Rewrite these lines, putting "graph" in place of every "chart" and changing nothing else. Leave the pictures out of your answer.

[Opening Task data section]

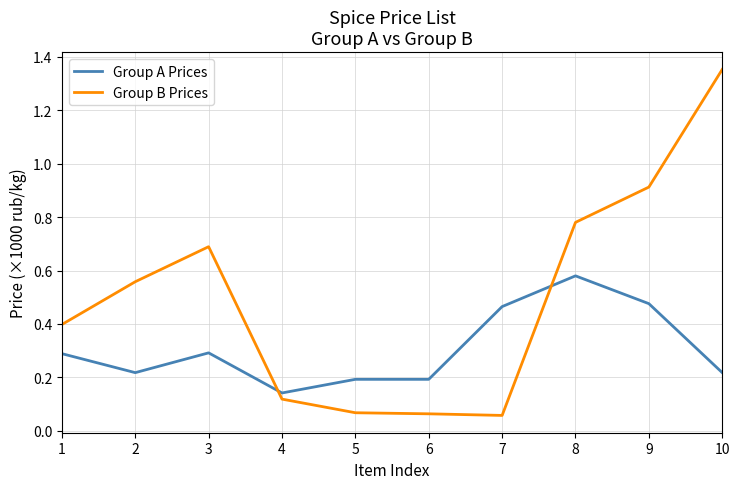

What is the difference between the maximum and minimum values in the Group B Prices series?

1.3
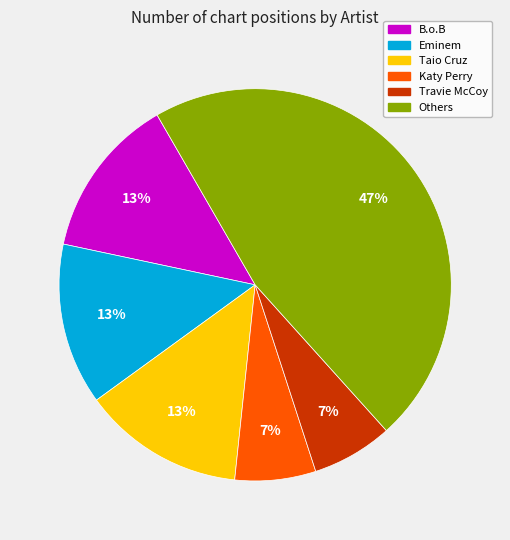

Is the sum of Taio Cruz and Eminem greater than half?

No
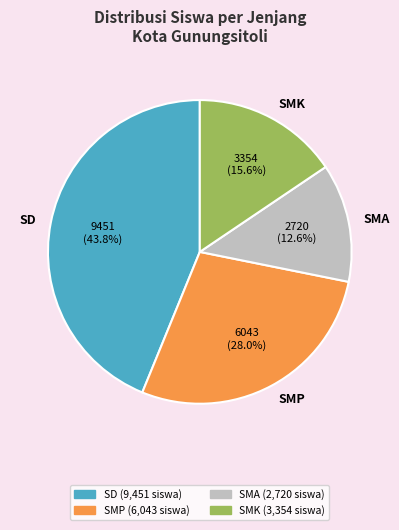

What is the smallest slice in the pie chart?

SMA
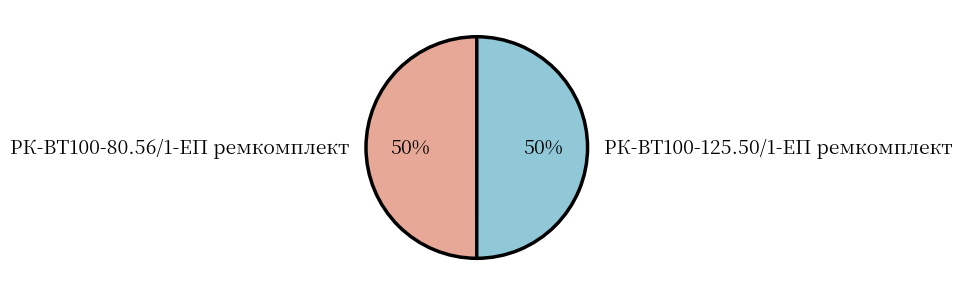

To the nearest percent, what is the average slice percentage?

50%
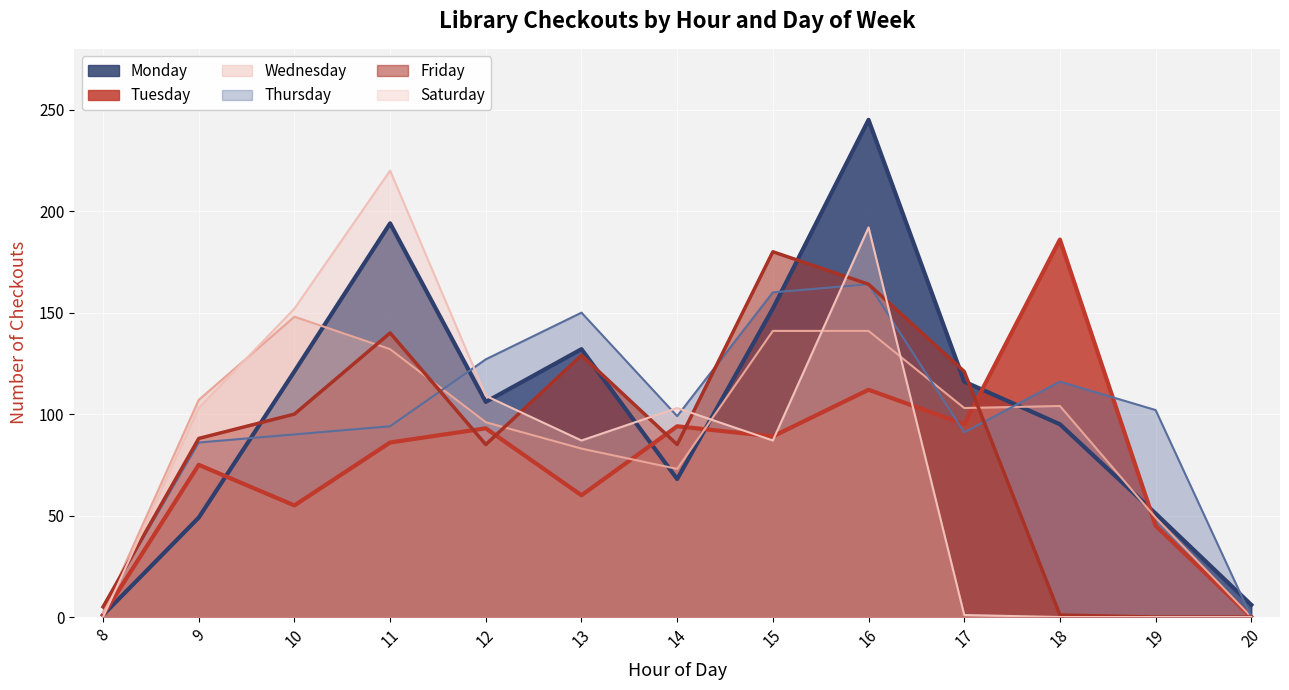

Which series has the widest spread of values?

Monday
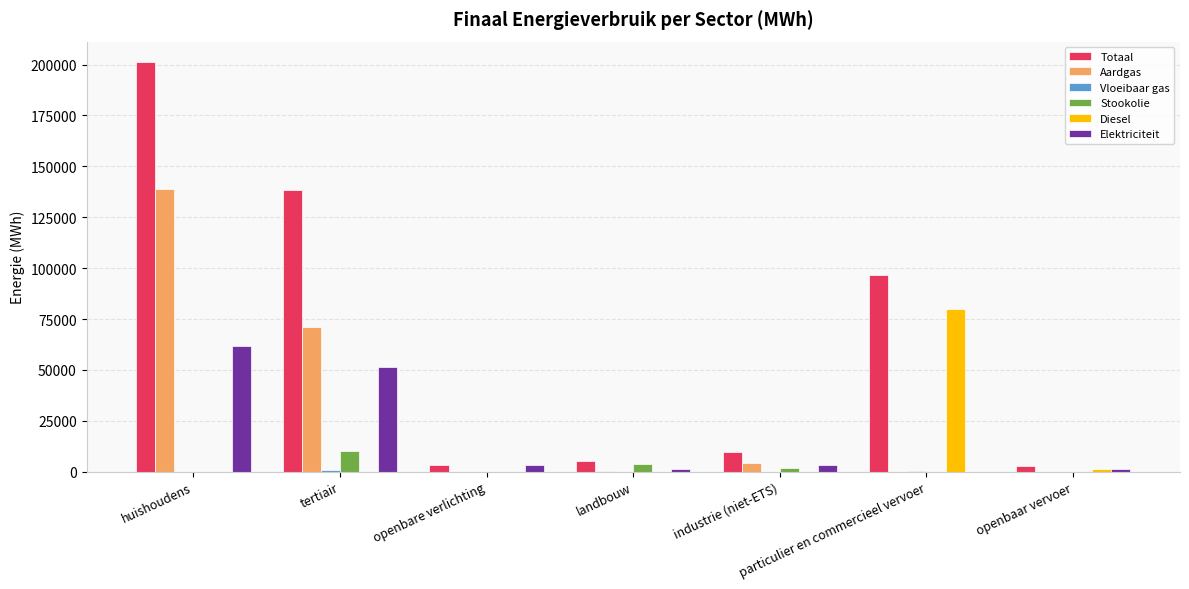

Is it true that Diesel equals 28866.4 at particulier en commercieel vervoer?

False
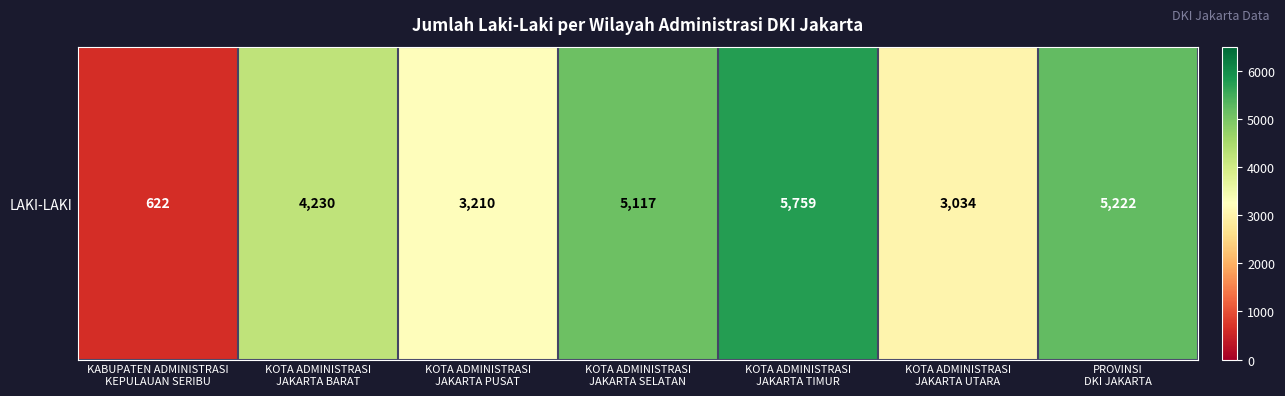

What is the maximum value shown in the chart?

5759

[Closing Task data section]

__Written answer__.
What is the difference between the maximum and minimum values in the Group B Prices series?

1.3

Is the sum of Taio Cruz and Eminem greater than half?

No

What is the smallest slice in the pie graph?

SMA

To the nearest percent, what is the average slice percentage?

50%

Which series has the widest spread of values?

Monday

Is it true that Diesel equals 28866.4 at particulier en commercieel vervoer?

False

What is the maximum value shown in the graph?

5759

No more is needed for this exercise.